_What you should do:_
According to the letter on student data privacy, what permanent body would be subject to Open Meetings law, unlike a temporary workgroup?

_Selected extract:_
--- START ---
Re: Follow up to meeting with NYSAPE and Class Size Matters – Student Data Privacy Regulations
 
Dear Beth, Alison and Temitope:
 
We appreciate that you took the time to meet with us in New York City on March 1 and listen to our concerns about the need to make real progress in protecting student data privacy in our state. We hope this will the beginning of a positive collaboration and free exchange of ideas.
 
We also hope that the draft Parents Bill of Rights that you showed us will be promptly revised so that it aligns with what the law requires, that the new NYSED privacy website will be further enhanced and improved, and that public hearings and robust process of stakeholder input will soon be scheduled to further expand upon the Parent Bill of Rights, as the law envisions.
 
We understand that you intend to create a temporary working group to give advice on the Parent Bill of Rights. This seems like a good idea.  However, this does not obviate either the need for a more open and robust process of stakeholder input including public hearings, or the establishment of a permanent Stakeholder Data Advisory Board.  Unlike a temporary workgroup, this Board would be subject to Open meetings law and would provide oversight on an ongoing basis about best practices and stewardship in the collection, use and disclosure of personal student data.
--- END ---
Source records
--- START ---
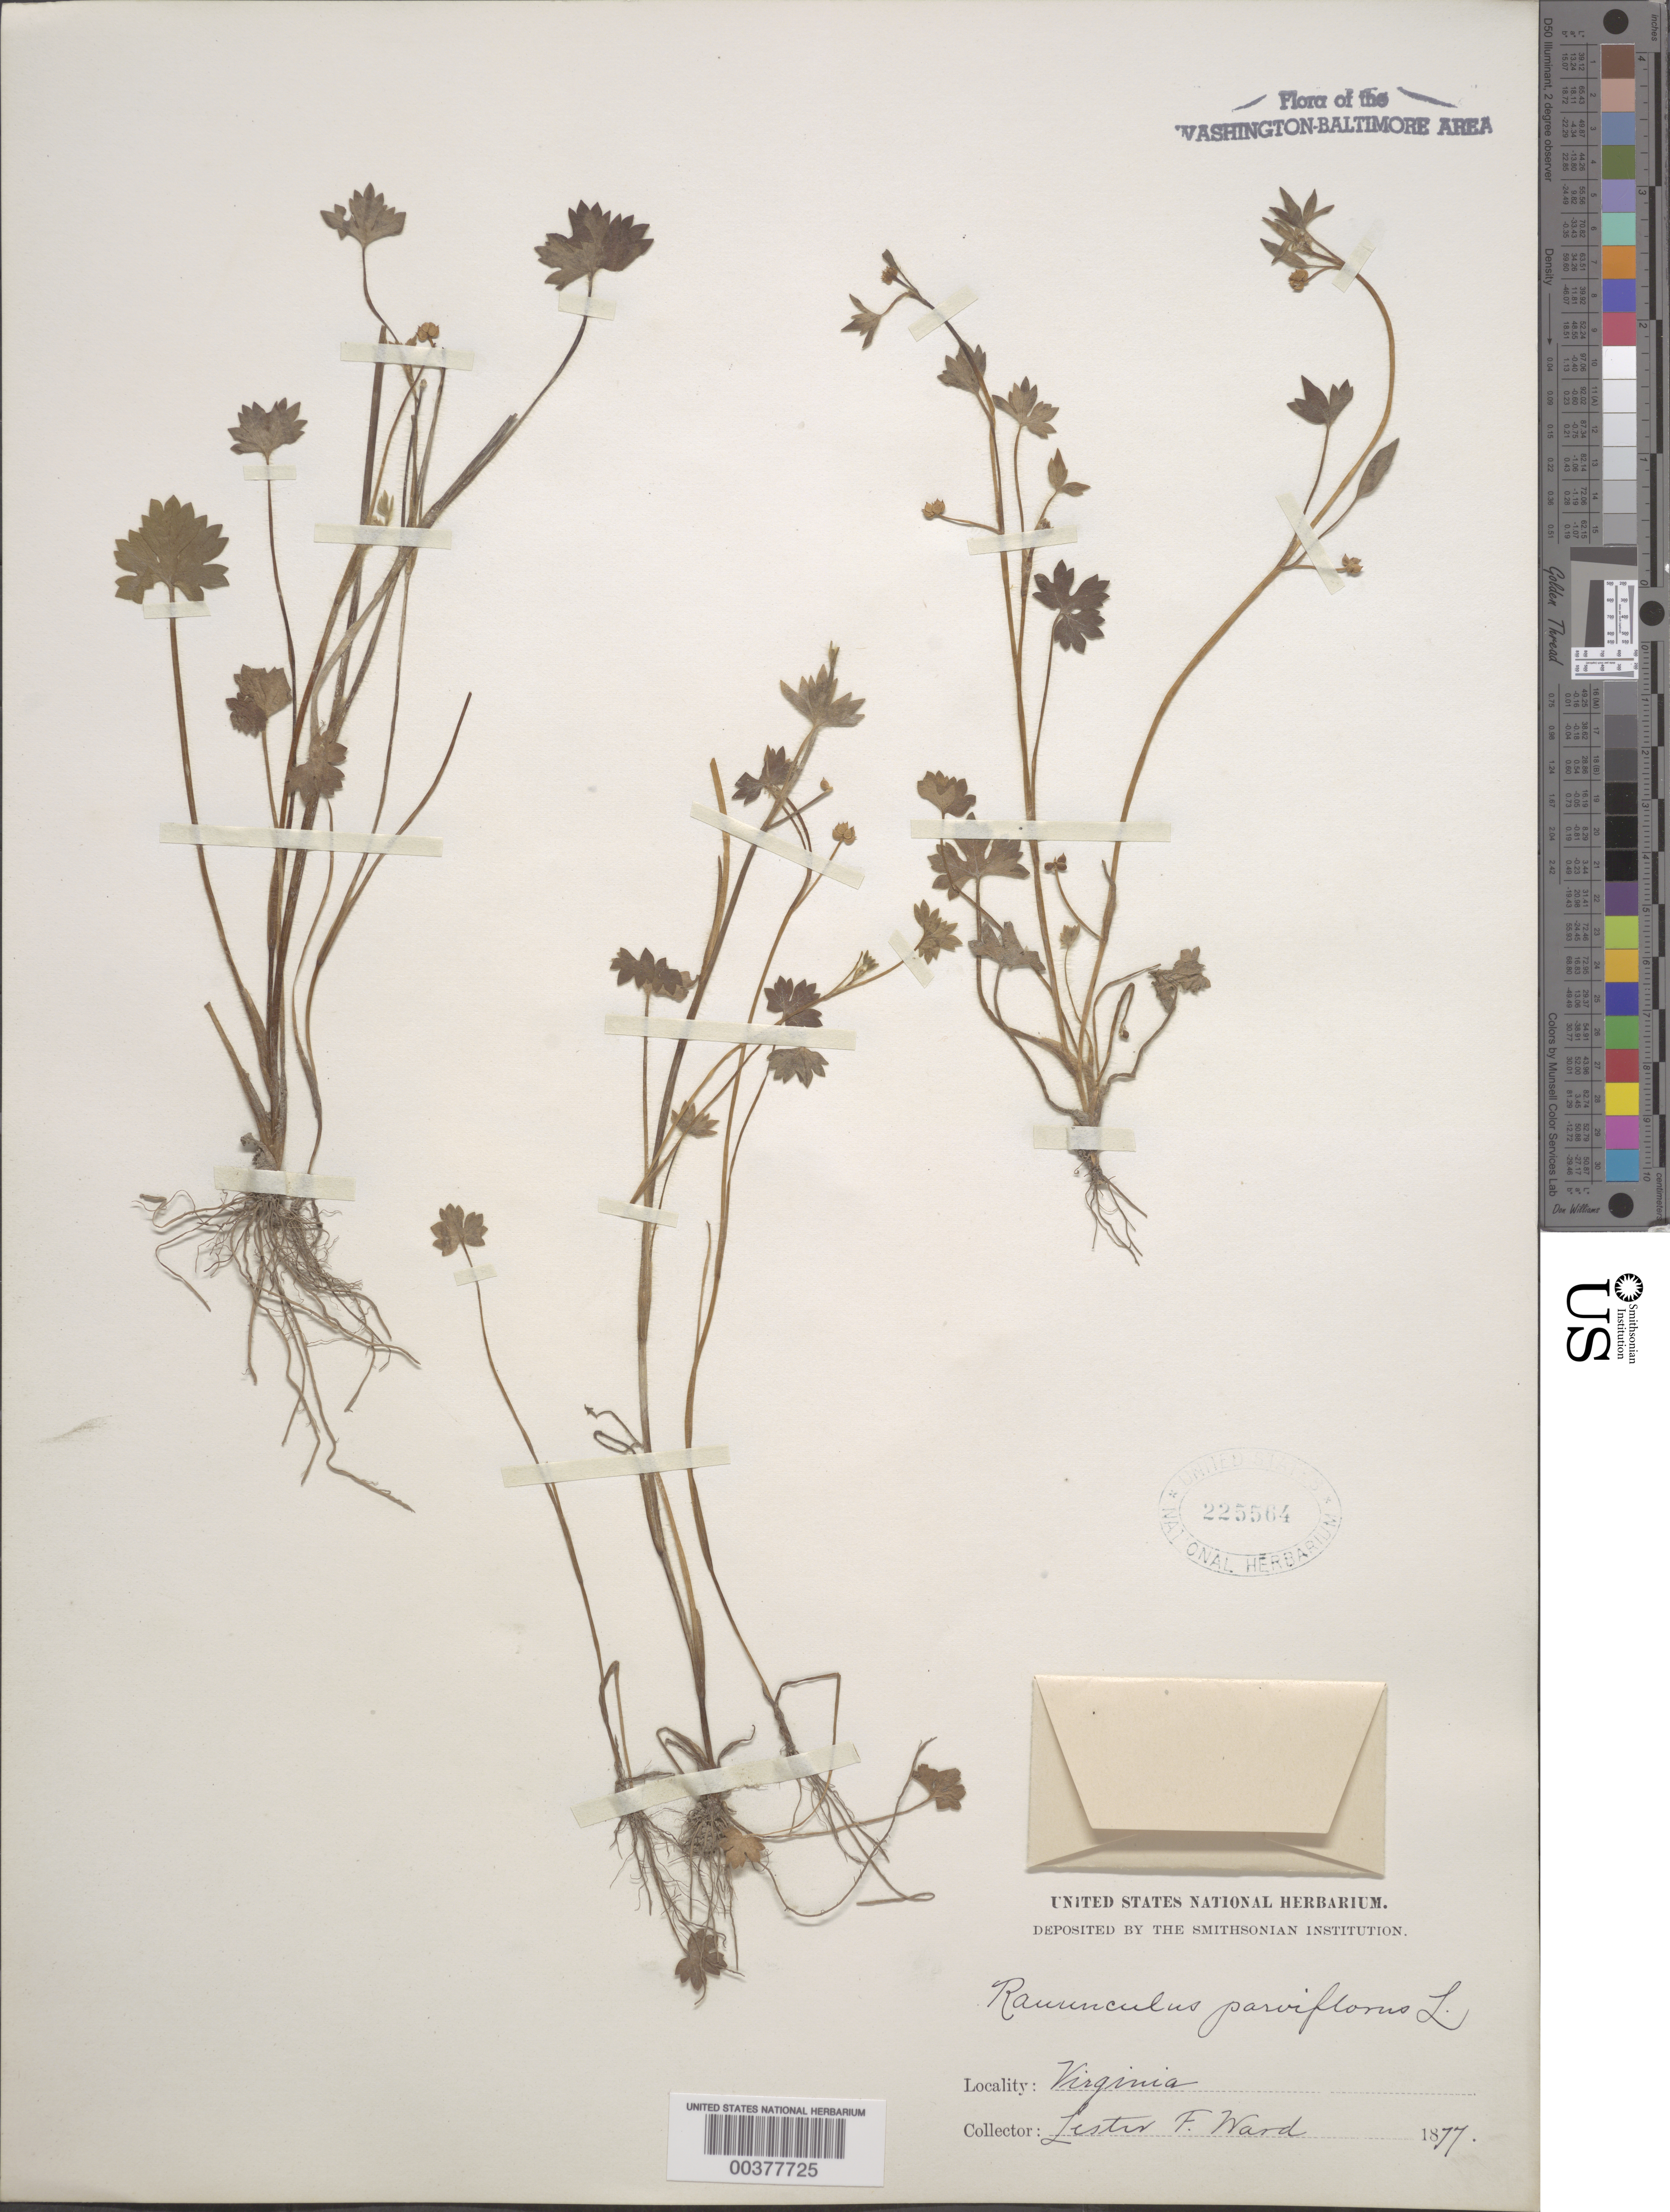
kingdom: Plantae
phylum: Tracheophyta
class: Magnoliopsida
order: Ranunculales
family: Ranunculaceae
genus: Ranunculus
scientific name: Ranunculus parviflorus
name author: L.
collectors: L. F. Ward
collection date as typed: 1877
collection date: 1877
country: United States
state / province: Virginia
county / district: Fairfax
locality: West Falls Church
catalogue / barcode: US 225564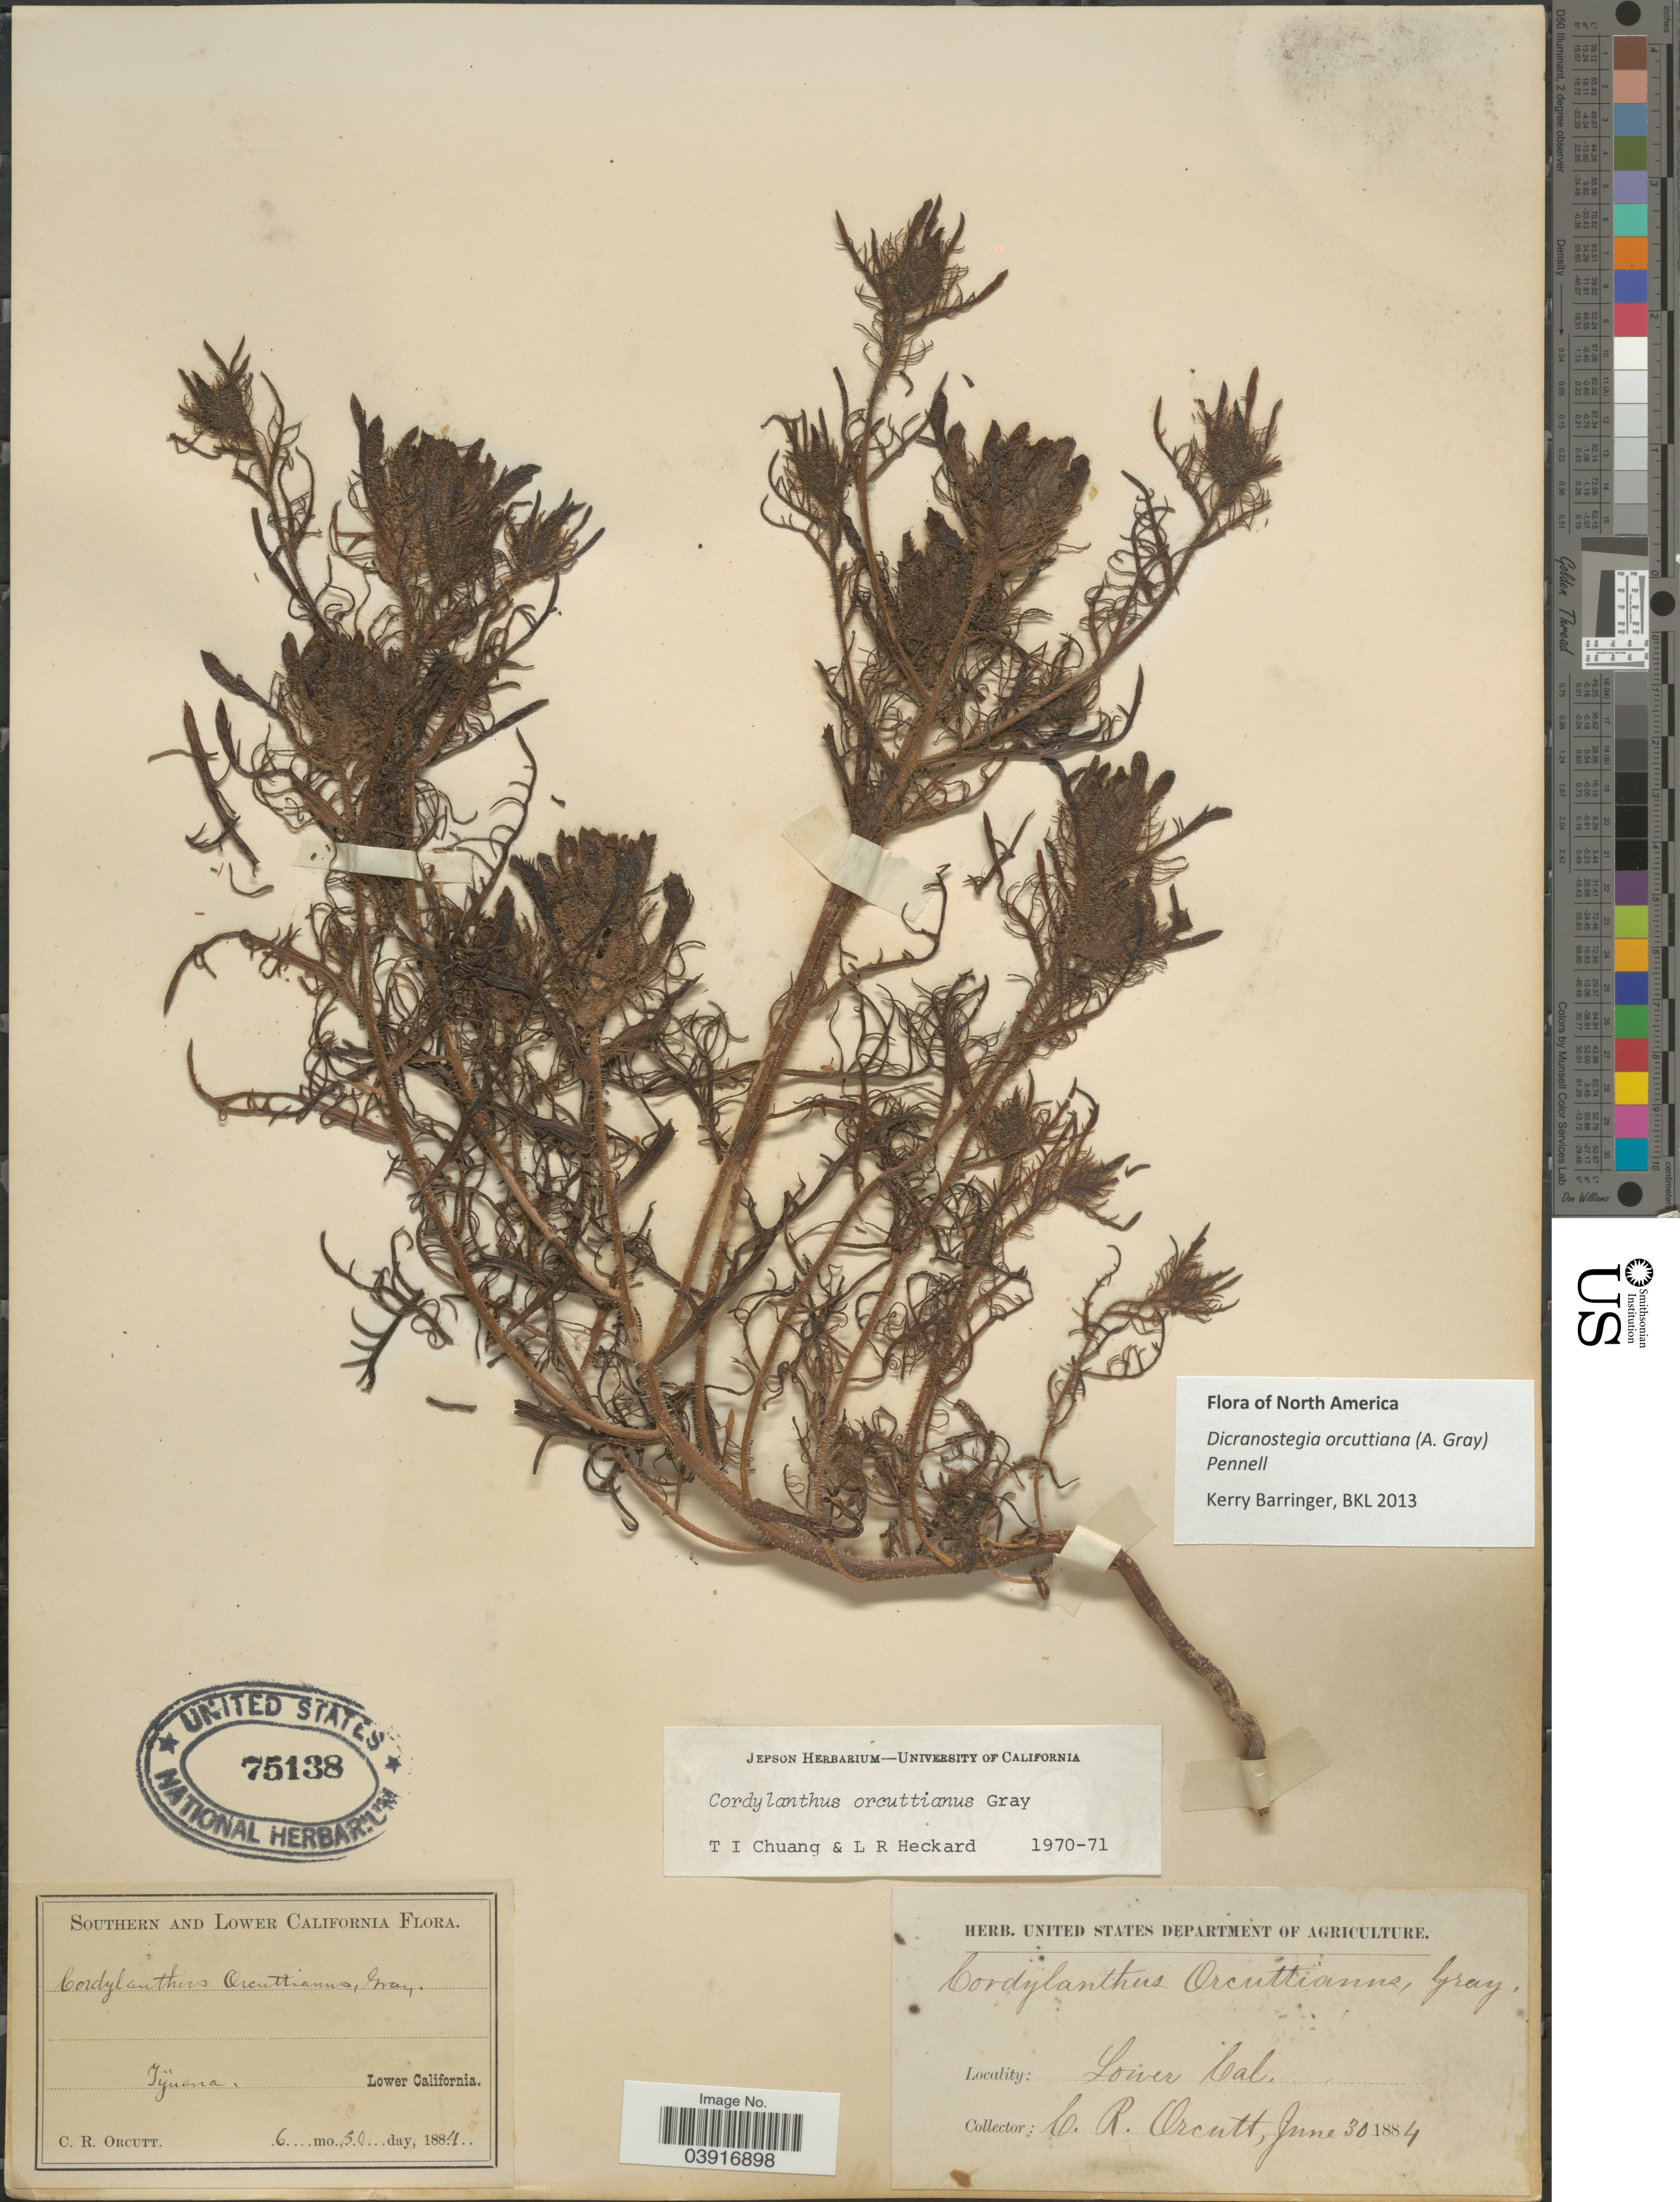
--- END ---
_Answer for this exercise:_
A permanent Stakeholder Data Advisory Board.